(MSCI) ESG Rating Scraper - Example Inside Using Fund and ISIN by Selenium and The API

2022-11-16 612 words 3 minutes

Contents

What is ESG

ESG stands for environmental, social and governance. These are non-financial factors investors use to measure an investment or company’s sustainability. Environmental factors look at the conservation of the natural world, social factors examine how a company treats people both inside and outside the company and governance factors consider how a company is run.

ESG Investing

ESG investing is a form of sustainable investing that considers environmental, social and governance factors to judge an investment’s financial returns and its overall impact. An investment’s ESG score measures the sustainability of an investment in those specific categories.

ESG Fund Ratings and Climate Search Tool

In this article, we leverage on ESG Fund Ratings - MSCI.

Explore the Implied Temperature Rise and MSCI ESG Fund Ratings of more than 56,000 equity and fixed income funds.

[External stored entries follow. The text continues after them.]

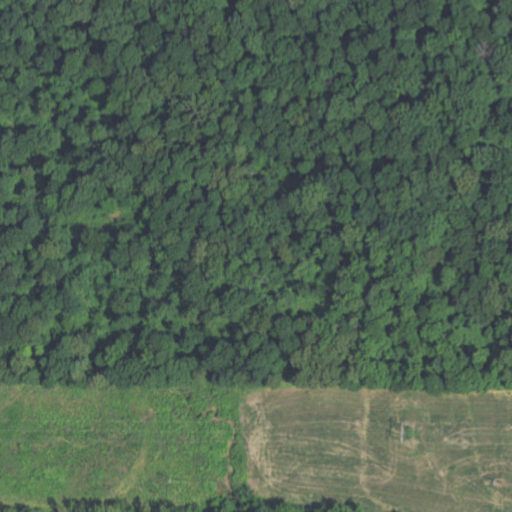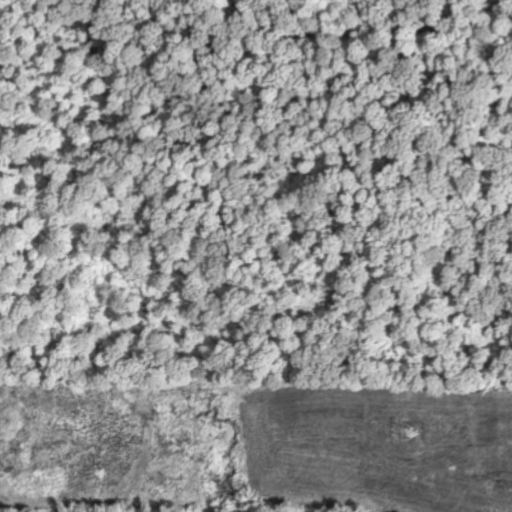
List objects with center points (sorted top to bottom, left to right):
power tower: (410, 426)
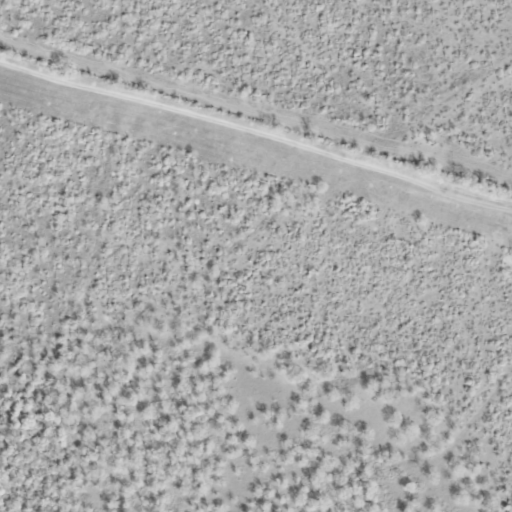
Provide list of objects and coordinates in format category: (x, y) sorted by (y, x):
road: (256, 125)
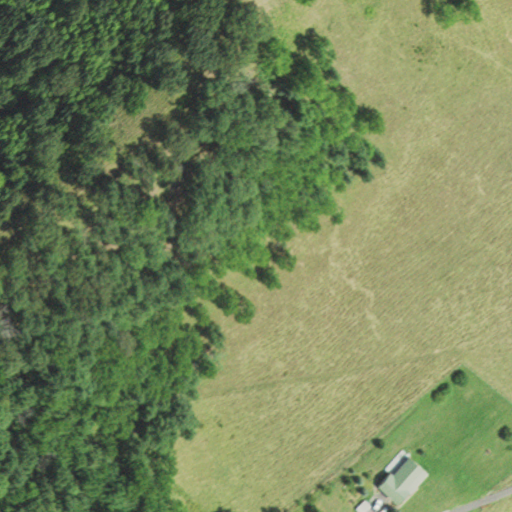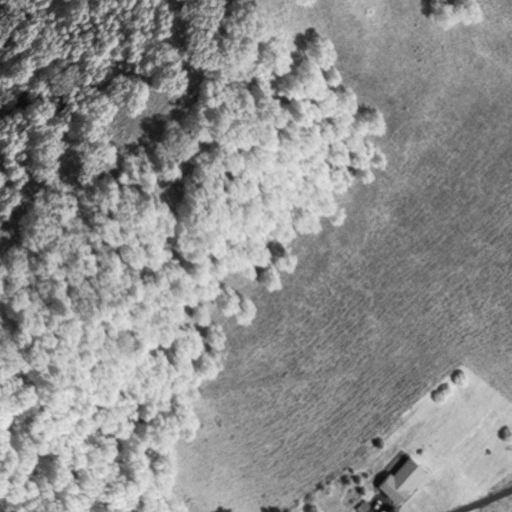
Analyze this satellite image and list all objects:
building: (399, 477)
building: (399, 479)
road: (484, 501)
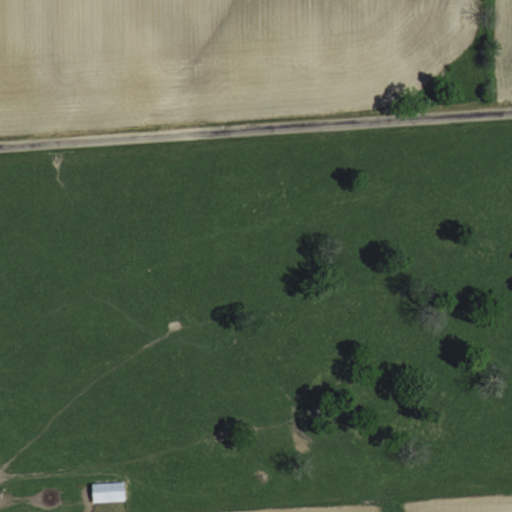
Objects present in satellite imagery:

How does MSCI ESG Fund Ratings work

MSCI ESG Fund Ratings are designed to provide greater transparency and understanding of ESG characteristics of fund and ETF components in investor portfolios. As the number of ESG funds proliferate, and ESG-oriented investment options and strategies are being adopted by wealth and fund managers, we strive to provide the tools and solutions to help investors better understand ESG risks.

How to Scrape

Modules

First we import the needed modules.

 1
 2
 3
 4
 5
 6
 7
 8
 9
10
import pandas as pd
from selenium import webdriver
from selenium.webdriver.edge.service import Service
from webdriver_manager.microsoft import EdgeChromiumDriverManager
from selenium.webdriver.common.by import By
from tqdm import tqdm
import requests, json
import time

driver = webdriver.Edge(service=Service(EdgeChromiumDriverManager().install()))

Search Funds

We use driver = webdriver.Edge(service=Service(EdgeChromiumDriverManager().install())) here to deal with DeprecationWarning: executable_path has been deprecated selenium python¹.

Then do iteration on whatever the ISIN list you provide and requests.get() the html using this secrete API.

https://www.msci.com/our-solutions/esg-investing/esg-fund-ratings?p_p_id=esg_fund_ratings_profile&p_p_lifecycle=2&p_p_state=normal&p_p_mode=view&p_p_resource_id=searchFundRatingsProfiles&p_p_cacheability=cacheLevelPage&_esg_fund_ratings_profile_keywords={ISIN}

Most important part comes with using this API to search the Fund by ISIN.

1
2
3
4
5
6
url = requests.get(f'https://www.msci.com/our-solutions/esg-investing/esg-fund-ratings?p_p_id=esg_fund_ratings_profile&p_p_lifecycle=2&p_p_state=normal&p_p_mode=view&p_p_resource_id=searchFundRatingsProfiles&p_p_cacheability=cacheLevelPage&_esg_fund_ratings_profile_keywords={ISIN}')
params = url.text
# handle wrong ISIN
if params == '[]':
    continue
params = json.loads(params)[0] # changed from json.loads(params[1:-1]) for JSONDecodeError: Extra data: line 1 column 112 (char 111) when there are more than 1 record in api response

I use params == '[]' to handle empty response.² ³ ⁴

You might be thinking, why we need the selenium at the first place right? Here it comes, since the website has made it not easy to scrape with js, we need a driver to interact with the site to trigger the js and get the right Fund’s path from the params(requests.get().text) we got above by another API.

https://www.msci.com/our-solutions/esg-investing/esg-fund-ratings/funds/{params['encodedTitle']}/{params['url']}

Scraping

But, how do we actually interact with the Site? How to locate and insert a value (input text) in a text box to be exact?⁵ ⁶ We use the above method instead of click() element method⁷ in Selenium.

1
2
3
4
5
6
7
8
9
driver.get(f"https://www.msci.com/our-solutions/esg-investing/esg-fund-ratings/funds/{params['encodedTitle']}/{params['url']}")

container = driver.find_elements(by=By.CLASS_NAME, value='ratingdata-container') # Instead of driver.find_element you should use driver.find_elements method to handle NoSuchElementException
while not container:
    time.sleep(1)
    container = driver.find_elements(by=By.CLASS_NAME, value='ratingdata-container')
container = container[0].find_elements(by=By.TAG_NAME, value='div')
rating = container[-1].get_attribute('class')
rating = rating.split('-')[-1]

Then write it back to your list. Esay, isn’t it?